Page-level text extractions:

|---|

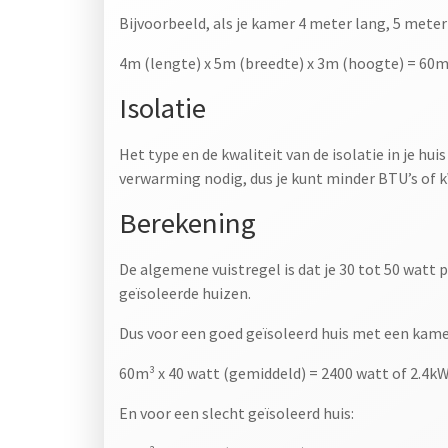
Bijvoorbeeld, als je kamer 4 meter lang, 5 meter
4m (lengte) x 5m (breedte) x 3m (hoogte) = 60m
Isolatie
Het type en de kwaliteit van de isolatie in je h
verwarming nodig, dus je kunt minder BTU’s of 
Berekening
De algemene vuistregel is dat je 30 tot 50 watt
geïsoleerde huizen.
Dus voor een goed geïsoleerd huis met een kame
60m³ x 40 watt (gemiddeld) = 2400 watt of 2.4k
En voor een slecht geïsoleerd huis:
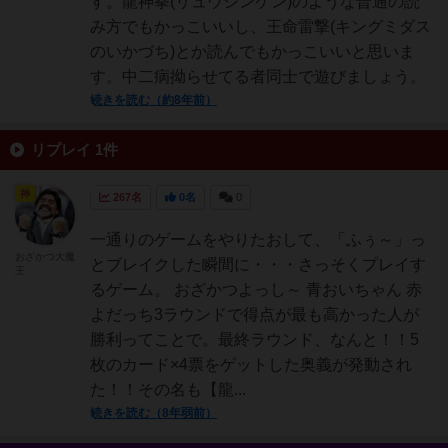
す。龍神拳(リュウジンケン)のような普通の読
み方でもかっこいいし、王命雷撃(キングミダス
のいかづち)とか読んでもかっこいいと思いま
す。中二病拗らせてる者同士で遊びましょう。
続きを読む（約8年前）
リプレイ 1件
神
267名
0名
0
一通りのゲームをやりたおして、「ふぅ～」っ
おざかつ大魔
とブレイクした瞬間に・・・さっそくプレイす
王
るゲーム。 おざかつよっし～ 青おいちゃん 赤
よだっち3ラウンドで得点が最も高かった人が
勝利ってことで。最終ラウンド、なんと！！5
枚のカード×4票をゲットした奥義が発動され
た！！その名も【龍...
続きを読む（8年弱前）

|---|

> [Task requirements]
Write out all the entries exactly, except for the pictures.

> [The answer]
Bijvoorbeeld, als je kamer 4 meter lang, 5 meter
4m (lengte) x 5m (breedte) x 3m (hoogte) = 60m
Isolatie
Het type en de kwaliteit van de isolatie in je h
verwarming nodig, dus je kunt minder BTU’s of 
Berekening
De algemene vuistregel is dat je 30 tot 50 watt
geïsoleerde huizen.
Dus voor een goed geïsoleerd huis met een kame
60m³ x 40 watt (gemiddeld) = 2400 watt of 2.4k
En voor een slecht geïsoleerd huis:
す。龍神拳(リュウジンケン)のような普通の読
み方でもかっこいいし、王命雷撃(キングミダス
のいかづち)とか読んでもかっこいいと思いま
す。中二病拗らせてる者同士で遊びましょう。
続きを読む（約8年前）
リプレイ 1件
神
267名
0名
0
一通りのゲームをやりたおして、「ふぅ～」っ
おざかつ大魔
とブレイクした瞬間に・・・さっそくプレイす
王
るゲーム。 おざかつよっし～ 青おいちゃん 赤
よだっち3ラウンドで得点が最も高かった人が
勝利ってことで。最終ラウンド、なんと！！5
枚のカード×4票をゲットした奥義が発動され
た！！その名も【龍...
続きを読む（8年弱前）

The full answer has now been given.